Ossoff and Warnock were not as specific as Biden during their campaigns about which tax increases they would vote for.

But Ossoff wrote in a policy statement that he would support policies that help Georgia’s families make and save more money, including “lower taxes for all but the wealthiest Americans.”

And during a debate with Kelly Loeffler in October, the AJC’s Greg Bluestein asked Warnock which tax policies were needed due to the pandemic.

“What I support is that we ought to give middle-class families and poor families a break right about now,” Warnock said.

On the day after Biden’s speech, as Georgia prepared to welcome the president to town, I didn’t get any more clarity when I asked both senators’ offices and other Georgia Democrats in the delegation whether they will support Biden’s tax hikes.

Although all have been quick to support Biden on his other ideas, none answered the AJC’s request for comment on increasing taxes to pay for the Jobs and Family plan.

The one exception was Bourdeaux. The former public policy and finance professor said that Biden’s ideas for infrastructure and education-related measures addressed some important needs, but she’s worried about the price tag.

“I’ll be putting on my green eyeshades and sharpening my pencil, looking at the spending,” she said, adding that infrastructure improvements have traditionally been funded through user fees and not tax hikes.

Asked last night if she opposed a specific funding mechanism, Bordeaux said, “I’m not taking anything off the table.”

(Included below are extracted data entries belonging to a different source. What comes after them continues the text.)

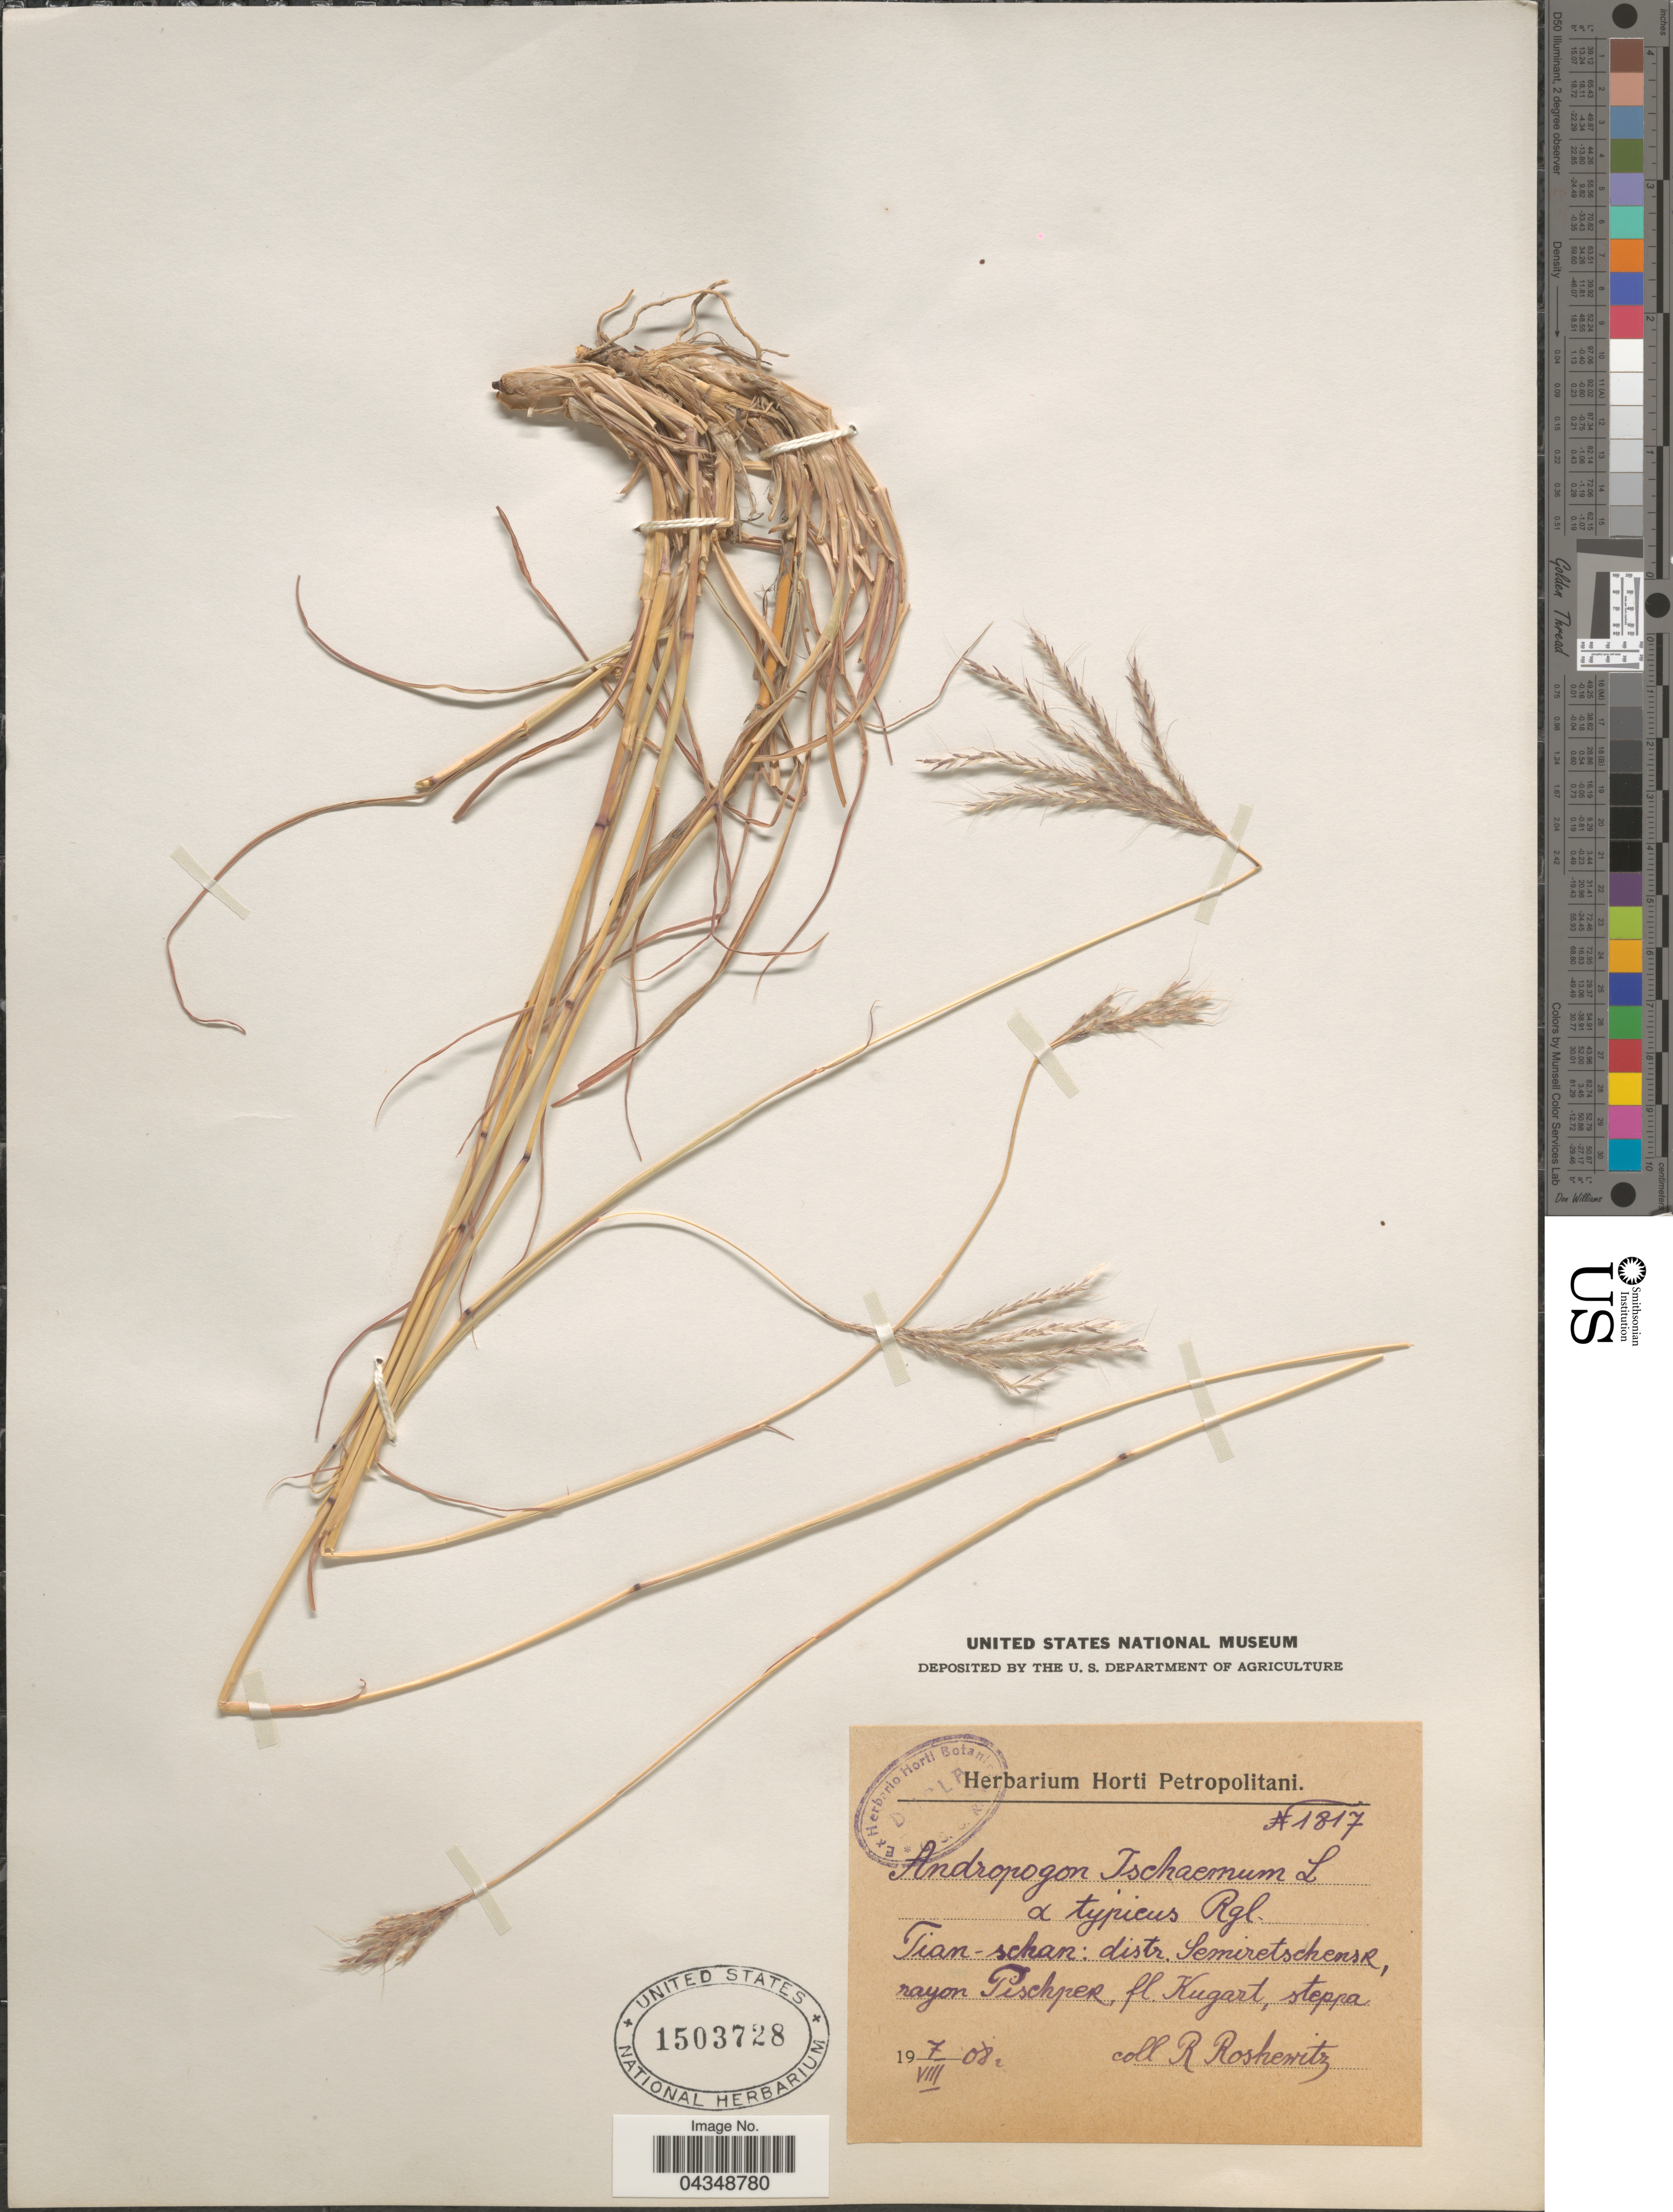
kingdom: Plantae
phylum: Tracheophyta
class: Liliopsida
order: Poales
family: Poaceae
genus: Bothriochloa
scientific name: Bothriochloa ischaemum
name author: (L.) Keng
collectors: R. J. Roshevitz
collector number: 1817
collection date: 1908-08-07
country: Kyrgyzstan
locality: Tian-schan: distr. Semiretschensk, rayon Pischpek, fl. Kugart, steppa.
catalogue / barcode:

The congresswoman recently joined the Blue Dog Democrats, a coalition of moderate Democrats that her office described as “dedicated to pursuing fiscally-responsible policies,” among other priorities.

She was also one of the few bright spots for Democrats in 2020 when she flipped the 7th District seat in her U.S. House contest.

Bordeaux is likely to face a tough re-election bid in 2022, made more complicated by the possibility that the Republican-controlled Legislature could redraw her well-educated, suburban district to make it easier for a conservative candidate to win.

She’s not the only one. McBath in the neighboring Sixth District could also face a different district, a tough Republican, or both next year. And although Warnock hasn’t yet drawn a big-name candidate into his reelection contest, he knows he’ll have a fight on his hands in the newly designated battleground of Georgia.

Will a vote to increase taxes on the wealthiest Georgians make victory easier or harder for each of them?

It’s a question for each Georgia Democrat and for Biden, too. Because his success depends on their success.

That’s why the president came to Georgia Thursday and why the Georgia delegation’s answer to his tax plan will be the answer for the country as well.